The Hellenic Front (Ελληνικό Μέτωπο) was a Greek political party with an ultranationalist platform, founded in 1994. Its declared raison d'être was to raise national conscience and inspire freedom, creativity, and development by reversing what it sees as dependence on foreign economies and ideas. It advocated creation of a “National Opposition Front” to build an effective and credible alternative to the current two-party system. On social matters, the party has supported populist policies such as the re-introduction of the death penalty (long abolished in Greece), specifically as a sentence for drug dealers. Makis Voridis, a lawyer, and former General Secretary of the EPEN youth, was the President of the Hellenic Front.

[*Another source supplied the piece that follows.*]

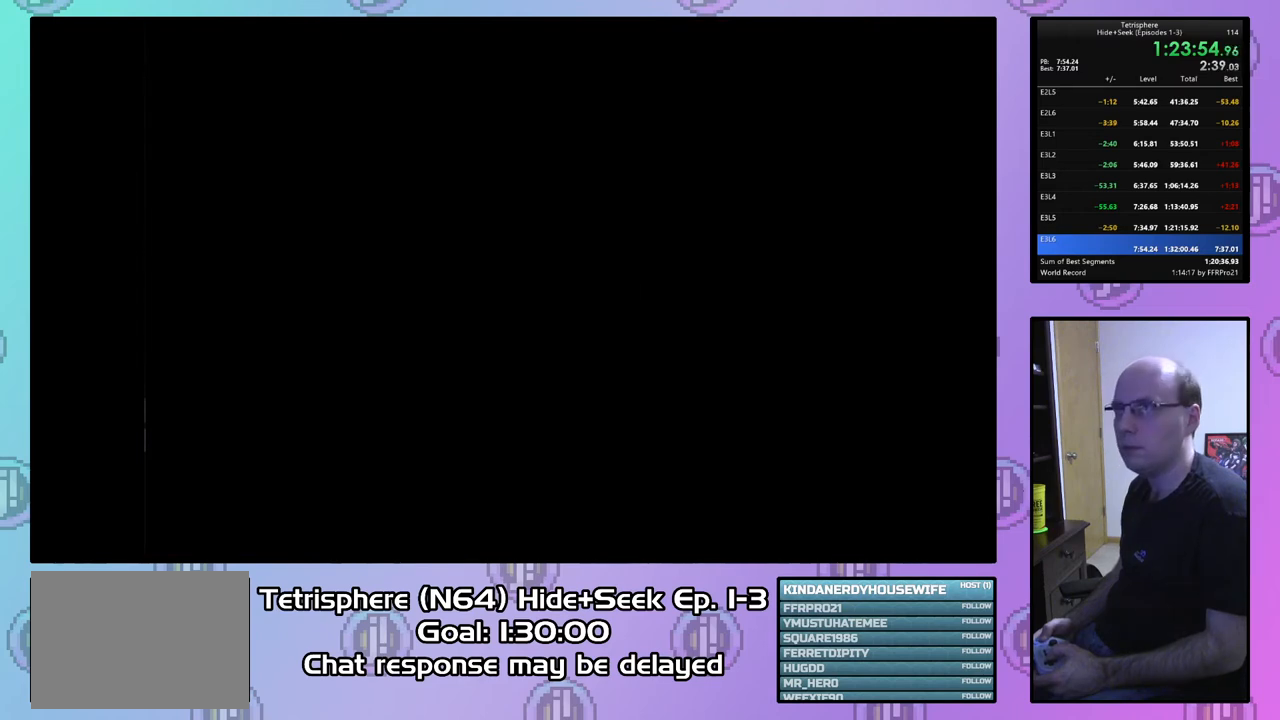
{"buttons": [], "right_stick": "center", "events": [[67, "CIRCLE", "up"], [67, "CROSS", "up"], [100, "CIRCLE", "down"], [100, "CROSS", "down"], [200, "CIRCLE", "up"], [200, "CROSS", "up"], [267, "CIRCLE", "down"], [267, "CROSS", "down"], [367, "CIRCLE", "up"], [367, "CROSS", "up"], [433, "CIRCLE", "down"], [433, "CROSS", "down"], [500, "CIRCLE", "up"], [500, "CROSS", "up"]]}
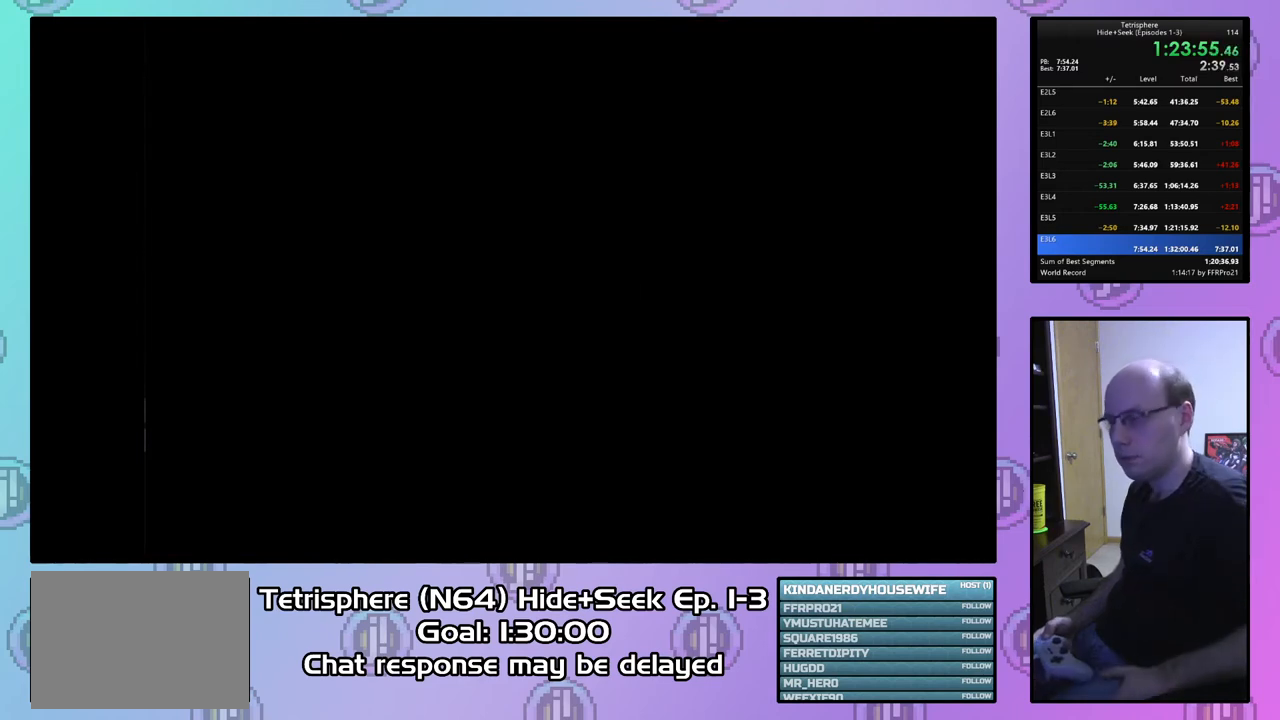
{"buttons": [], "right_stick": "center", "events": [[67, "CIRCLE", "down"], [67, "CROSS", "down"], [167, "CIRCLE", "up"], [167, "CROSS", "up"], [233, "CIRCLE", "down"], [233, "CROSS", "down"], [333, "CIRCLE", "up"], [333, "CROSS", "up"], [400, "CIRCLE", "down"], [400, "CROSS", "down"], [500, "CIRCLE", "up"], [500, "CROSS", "up"]]}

On the EU level, the party cooperated with other European Far-right forces, such as the National Rally, the Flemish Block, and the National Front.

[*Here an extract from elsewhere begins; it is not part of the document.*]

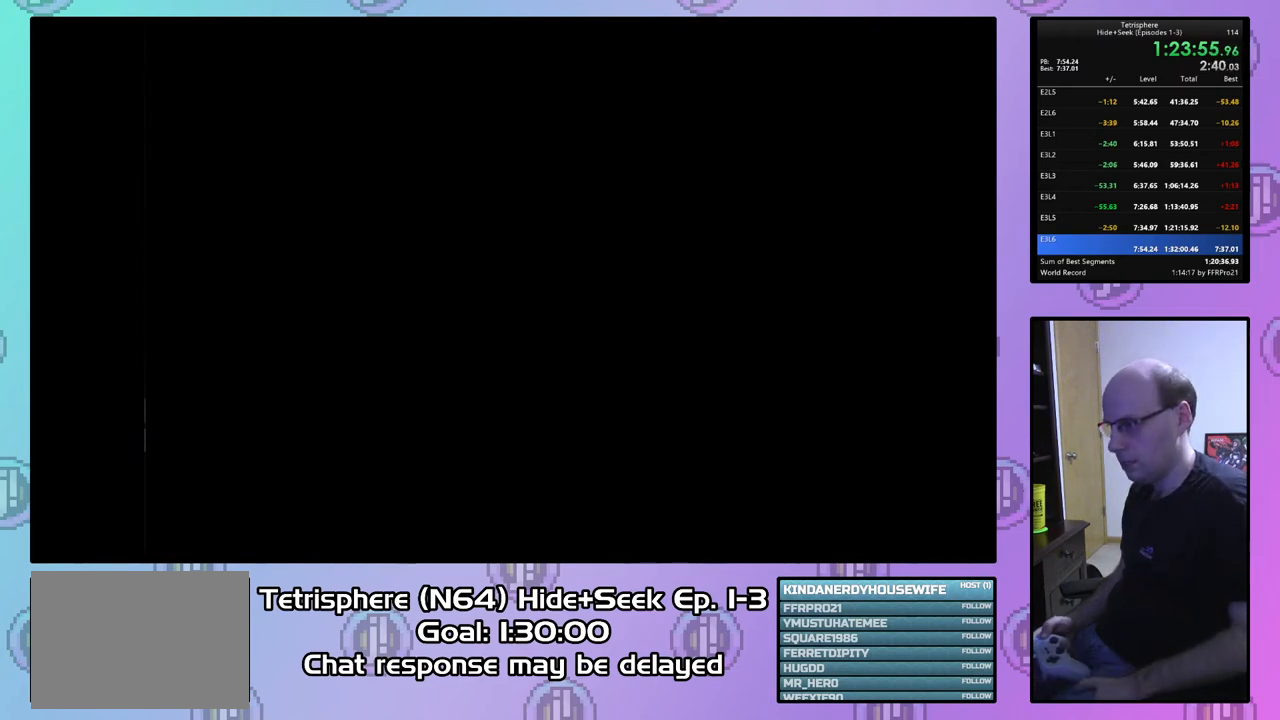
{"buttons": [], "right_stick": "center", "events": [[33, "CIRCLE", "down"], [67, "CROSS", "down"], [133, "CROSS", "up"], [167, "CIRCLE", "up"], [200, "CIRCLE", "down"], [200, "CROSS", "down"], [300, "CIRCLE", "up"], [300, "CROSS", "up"], [333, "CIRCLE", "down"], [367, "CROSS", "down"], [467, "CIRCLE", "up"], [467, "CROSS", "up"]]}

==Results in the elections==
In local elections held in 1998, Voridis stood as a candidate for Mayor of Athens, receiving 0.58% of the vote. The party carried 0.12% of the vote in the European elections of 1999; 0.18% of the vote in the parliamentary election of 2000; and an average of 1.4% in local elections in 2002 (0.9% in Athens, 1.2% in Piraeus, 1.2% in Thessaloniki, 4.5% in Karditsa, and 2.2% in East Attica). At the parliamentary election in 2004, the Hellenic Front received 0.09% of the vote, a result which led to the end of the party.

==The end of the Hellenic Front==
After unsuccessfully contesting seats in the 2004 elections, they eventually merged with the Popular Orthodox Rally.